DESCRIPTION OF THE TASK –
Copy verbatim the block of lines in the entries below whose first line contains "0 0 0 0 .09" and whose last line contains "M313,1937L385,1915L474,1876". Leave out all other lines.

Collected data

● ● ● ●

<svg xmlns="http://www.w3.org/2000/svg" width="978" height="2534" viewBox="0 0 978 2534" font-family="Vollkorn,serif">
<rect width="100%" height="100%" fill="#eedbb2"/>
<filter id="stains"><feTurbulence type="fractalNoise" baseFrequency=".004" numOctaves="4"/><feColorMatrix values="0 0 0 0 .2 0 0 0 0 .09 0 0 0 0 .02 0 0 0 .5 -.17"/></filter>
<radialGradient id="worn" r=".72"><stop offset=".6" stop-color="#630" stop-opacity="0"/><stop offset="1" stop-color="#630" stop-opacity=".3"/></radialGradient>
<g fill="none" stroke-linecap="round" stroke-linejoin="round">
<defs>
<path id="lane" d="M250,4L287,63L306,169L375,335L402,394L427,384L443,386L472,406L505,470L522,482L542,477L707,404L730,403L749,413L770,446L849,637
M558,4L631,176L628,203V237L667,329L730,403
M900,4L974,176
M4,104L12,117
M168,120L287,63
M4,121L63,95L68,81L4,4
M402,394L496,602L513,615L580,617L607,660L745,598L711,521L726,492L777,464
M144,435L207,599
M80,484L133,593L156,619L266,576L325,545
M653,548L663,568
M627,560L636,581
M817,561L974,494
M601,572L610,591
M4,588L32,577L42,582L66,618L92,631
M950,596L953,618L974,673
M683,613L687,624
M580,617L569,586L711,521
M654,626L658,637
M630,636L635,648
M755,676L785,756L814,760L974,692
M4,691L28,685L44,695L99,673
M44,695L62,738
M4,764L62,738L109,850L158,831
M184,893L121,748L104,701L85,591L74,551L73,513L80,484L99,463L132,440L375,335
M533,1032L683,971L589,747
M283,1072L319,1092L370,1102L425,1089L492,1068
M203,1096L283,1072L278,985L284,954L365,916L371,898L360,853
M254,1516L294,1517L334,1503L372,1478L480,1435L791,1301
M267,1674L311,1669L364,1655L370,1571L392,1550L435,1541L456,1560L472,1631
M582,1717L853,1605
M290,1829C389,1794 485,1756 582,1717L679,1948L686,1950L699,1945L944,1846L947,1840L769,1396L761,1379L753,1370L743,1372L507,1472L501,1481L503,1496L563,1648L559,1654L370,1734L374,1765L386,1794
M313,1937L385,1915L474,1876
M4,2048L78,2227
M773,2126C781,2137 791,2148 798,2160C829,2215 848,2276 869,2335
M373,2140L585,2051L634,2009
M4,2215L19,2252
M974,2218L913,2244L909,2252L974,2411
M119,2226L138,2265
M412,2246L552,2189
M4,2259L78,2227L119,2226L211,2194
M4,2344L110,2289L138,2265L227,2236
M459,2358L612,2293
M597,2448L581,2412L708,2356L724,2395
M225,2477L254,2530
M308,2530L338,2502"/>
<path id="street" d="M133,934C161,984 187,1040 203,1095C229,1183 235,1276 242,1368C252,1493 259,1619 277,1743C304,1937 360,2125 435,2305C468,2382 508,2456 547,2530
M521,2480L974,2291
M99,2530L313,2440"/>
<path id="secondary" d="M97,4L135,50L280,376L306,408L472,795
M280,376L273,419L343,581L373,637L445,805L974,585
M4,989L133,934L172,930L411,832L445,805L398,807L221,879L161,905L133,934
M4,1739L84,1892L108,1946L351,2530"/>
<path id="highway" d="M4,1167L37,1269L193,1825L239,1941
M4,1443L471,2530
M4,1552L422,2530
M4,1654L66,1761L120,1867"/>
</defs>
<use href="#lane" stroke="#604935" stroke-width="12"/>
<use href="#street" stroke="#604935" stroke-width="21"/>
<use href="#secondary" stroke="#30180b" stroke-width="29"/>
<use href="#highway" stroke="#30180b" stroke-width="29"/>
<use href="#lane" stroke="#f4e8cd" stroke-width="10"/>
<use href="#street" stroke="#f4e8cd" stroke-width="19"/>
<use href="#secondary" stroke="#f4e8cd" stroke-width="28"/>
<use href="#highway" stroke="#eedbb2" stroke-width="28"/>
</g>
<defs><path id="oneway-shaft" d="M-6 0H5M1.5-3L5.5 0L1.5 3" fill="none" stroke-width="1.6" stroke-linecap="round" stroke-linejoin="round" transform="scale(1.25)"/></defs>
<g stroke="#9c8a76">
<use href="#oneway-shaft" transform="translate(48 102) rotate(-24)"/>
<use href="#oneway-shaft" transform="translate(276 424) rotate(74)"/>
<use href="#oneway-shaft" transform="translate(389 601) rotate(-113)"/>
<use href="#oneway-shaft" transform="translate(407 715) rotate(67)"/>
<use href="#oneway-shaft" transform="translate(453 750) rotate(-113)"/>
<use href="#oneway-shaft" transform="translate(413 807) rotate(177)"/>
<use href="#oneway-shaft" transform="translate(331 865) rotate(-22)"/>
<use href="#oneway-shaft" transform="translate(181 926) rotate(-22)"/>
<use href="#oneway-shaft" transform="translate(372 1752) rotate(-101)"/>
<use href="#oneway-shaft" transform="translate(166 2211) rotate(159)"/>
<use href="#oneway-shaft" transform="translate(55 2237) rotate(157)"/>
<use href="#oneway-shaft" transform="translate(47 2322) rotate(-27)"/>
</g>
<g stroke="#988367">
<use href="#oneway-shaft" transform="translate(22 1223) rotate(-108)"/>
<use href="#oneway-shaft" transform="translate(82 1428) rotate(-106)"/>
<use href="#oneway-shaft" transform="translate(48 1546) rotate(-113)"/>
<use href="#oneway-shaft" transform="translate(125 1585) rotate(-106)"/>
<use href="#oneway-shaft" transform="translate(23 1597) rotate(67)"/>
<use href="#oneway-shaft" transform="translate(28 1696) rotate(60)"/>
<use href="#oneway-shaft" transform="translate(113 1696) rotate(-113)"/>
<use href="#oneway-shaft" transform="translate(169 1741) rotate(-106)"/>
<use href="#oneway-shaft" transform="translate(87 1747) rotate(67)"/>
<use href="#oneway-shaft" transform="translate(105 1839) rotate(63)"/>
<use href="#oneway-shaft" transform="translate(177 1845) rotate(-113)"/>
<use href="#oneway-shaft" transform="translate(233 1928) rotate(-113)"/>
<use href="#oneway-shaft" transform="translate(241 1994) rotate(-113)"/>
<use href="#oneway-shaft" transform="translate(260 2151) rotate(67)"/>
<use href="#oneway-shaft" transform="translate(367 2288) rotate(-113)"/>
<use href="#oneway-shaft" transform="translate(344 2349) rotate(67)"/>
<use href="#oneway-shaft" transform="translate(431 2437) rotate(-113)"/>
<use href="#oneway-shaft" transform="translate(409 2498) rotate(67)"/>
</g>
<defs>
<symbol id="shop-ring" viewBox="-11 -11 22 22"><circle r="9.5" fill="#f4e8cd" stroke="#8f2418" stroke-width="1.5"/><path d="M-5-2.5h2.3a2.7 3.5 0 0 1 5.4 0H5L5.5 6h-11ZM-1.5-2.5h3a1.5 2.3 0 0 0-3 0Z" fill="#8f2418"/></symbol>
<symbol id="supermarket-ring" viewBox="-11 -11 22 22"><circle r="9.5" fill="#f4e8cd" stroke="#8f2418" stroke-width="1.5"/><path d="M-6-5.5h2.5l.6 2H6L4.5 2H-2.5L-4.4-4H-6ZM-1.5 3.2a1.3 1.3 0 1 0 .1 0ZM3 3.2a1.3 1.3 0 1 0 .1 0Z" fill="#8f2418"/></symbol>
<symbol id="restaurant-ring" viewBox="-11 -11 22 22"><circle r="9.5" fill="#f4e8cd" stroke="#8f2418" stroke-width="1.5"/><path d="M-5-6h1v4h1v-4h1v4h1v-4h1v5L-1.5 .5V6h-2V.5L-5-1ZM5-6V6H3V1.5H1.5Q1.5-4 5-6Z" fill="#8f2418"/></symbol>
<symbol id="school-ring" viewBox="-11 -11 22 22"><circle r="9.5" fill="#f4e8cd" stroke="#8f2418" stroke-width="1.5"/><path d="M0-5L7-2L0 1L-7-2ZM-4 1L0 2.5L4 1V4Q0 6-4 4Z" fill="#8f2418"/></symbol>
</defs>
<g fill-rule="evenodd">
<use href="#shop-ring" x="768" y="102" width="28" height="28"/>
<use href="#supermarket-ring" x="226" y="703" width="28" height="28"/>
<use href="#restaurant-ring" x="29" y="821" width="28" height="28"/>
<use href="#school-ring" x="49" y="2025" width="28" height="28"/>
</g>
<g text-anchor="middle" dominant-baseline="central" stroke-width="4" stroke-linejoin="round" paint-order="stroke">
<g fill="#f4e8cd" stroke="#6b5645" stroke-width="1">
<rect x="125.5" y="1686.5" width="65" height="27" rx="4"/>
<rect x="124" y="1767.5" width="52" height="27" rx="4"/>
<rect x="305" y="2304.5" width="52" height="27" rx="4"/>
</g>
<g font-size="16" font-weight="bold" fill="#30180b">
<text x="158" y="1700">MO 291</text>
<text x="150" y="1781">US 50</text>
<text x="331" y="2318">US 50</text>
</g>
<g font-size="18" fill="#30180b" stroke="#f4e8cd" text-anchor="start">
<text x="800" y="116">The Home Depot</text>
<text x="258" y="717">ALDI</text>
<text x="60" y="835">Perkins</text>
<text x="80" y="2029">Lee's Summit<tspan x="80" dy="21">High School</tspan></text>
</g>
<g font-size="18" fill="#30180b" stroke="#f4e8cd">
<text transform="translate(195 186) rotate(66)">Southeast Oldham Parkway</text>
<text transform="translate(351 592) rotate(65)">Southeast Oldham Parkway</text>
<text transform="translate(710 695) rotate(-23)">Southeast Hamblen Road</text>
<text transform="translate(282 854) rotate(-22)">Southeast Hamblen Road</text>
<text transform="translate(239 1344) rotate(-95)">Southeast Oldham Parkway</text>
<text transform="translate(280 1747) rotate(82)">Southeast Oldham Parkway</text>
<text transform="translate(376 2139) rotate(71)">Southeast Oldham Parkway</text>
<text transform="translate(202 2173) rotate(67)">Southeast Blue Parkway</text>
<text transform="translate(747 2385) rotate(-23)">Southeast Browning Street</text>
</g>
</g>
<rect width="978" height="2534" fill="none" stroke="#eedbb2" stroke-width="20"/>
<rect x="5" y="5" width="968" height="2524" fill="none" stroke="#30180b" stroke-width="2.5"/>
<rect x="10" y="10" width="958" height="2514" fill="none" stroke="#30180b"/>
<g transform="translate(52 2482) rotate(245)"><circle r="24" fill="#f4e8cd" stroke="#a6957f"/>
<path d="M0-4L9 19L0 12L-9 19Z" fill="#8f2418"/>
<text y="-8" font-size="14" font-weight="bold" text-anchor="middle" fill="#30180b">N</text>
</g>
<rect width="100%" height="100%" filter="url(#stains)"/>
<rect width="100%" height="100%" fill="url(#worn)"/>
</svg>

● ● ● ●

WORKED SOLUTION –
<filter id="stains"><feTurbulence type="fractalNoise" baseFrequency=".004" numOctaves="4"/><feColorMatrix values="0 0 0 0 .2 0 0 0 0 .09 0 0 0 0 .02 0 0 0 .5 -.17"/></filter>
<radialGradient id="worn" r=".72"><stop offset=".6" stop-color="#630" stop-opacity="0"/><stop offset="1" stop-color="#630" stop-opacity=".3"/></radialGradient>
<g fill="none" stroke-linecap="round" stroke-linejoin="round">
<defs>
<path id="lane" d="M250,4L287,63L306,169L375,335L402,394L427,384L443,386L472,406L505,470L522,482L542,477L707,404L730,403L749,413L770,446L849,637
M558,4L631,176L628,203V237L667,329L730,403
M900,4L974,176
M4,104L12,117
M168,120L287,63
M4,121L63,95L68,81L4,4
M402,394L496,602L513,615L580,617L607,660L745,598L711,521L726,492L777,464
M144,435L207,599
M80,484L133,593L156,619L266,576L325,545
M653,548L663,568
M627,560L636,581
M817,561L974,494
M601,572L610,591
M4,588L32,577L42,582L66,618L92,631
M950,596L953,618L974,673
M683,613L687,624
M580,617L569,586L711,521
M654,626L658,637
M630,636L635,648
M755,676L785,756L814,760L974,692
M4,691L28,685L44,695L99,673
M44,695L62,738
M4,764L62,738L109,850L158,831
M184,893L121,748L104,701L85,591L74,551L73,513L80,484L99,463L132,440L375,335
M533,1032L683,971L589,747
M283,1072L319,1092L370,1102L425,1089L492,1068
M203,1096L283,1072L278,985L284,954L365,916L371,898L360,853
M254,1516L294,1517L334,1503L372,1478L480,1435L791,1301
M267,1674L311,1669L364,1655L370,1571L392,1550L435,1541L456,1560L472,1631
M582,1717L853,1605
M290,1829C389,1794 485,1756 582,1717L679,1948L686,1950L699,1945L944,1846L947,1840L769,1396L761,1379L753,1370L743,1372L507,1472L501,1481L503,1496L563,1648L559,1654L370,1734L374,1765L386,1794
M313,1937L385,1915L474,1876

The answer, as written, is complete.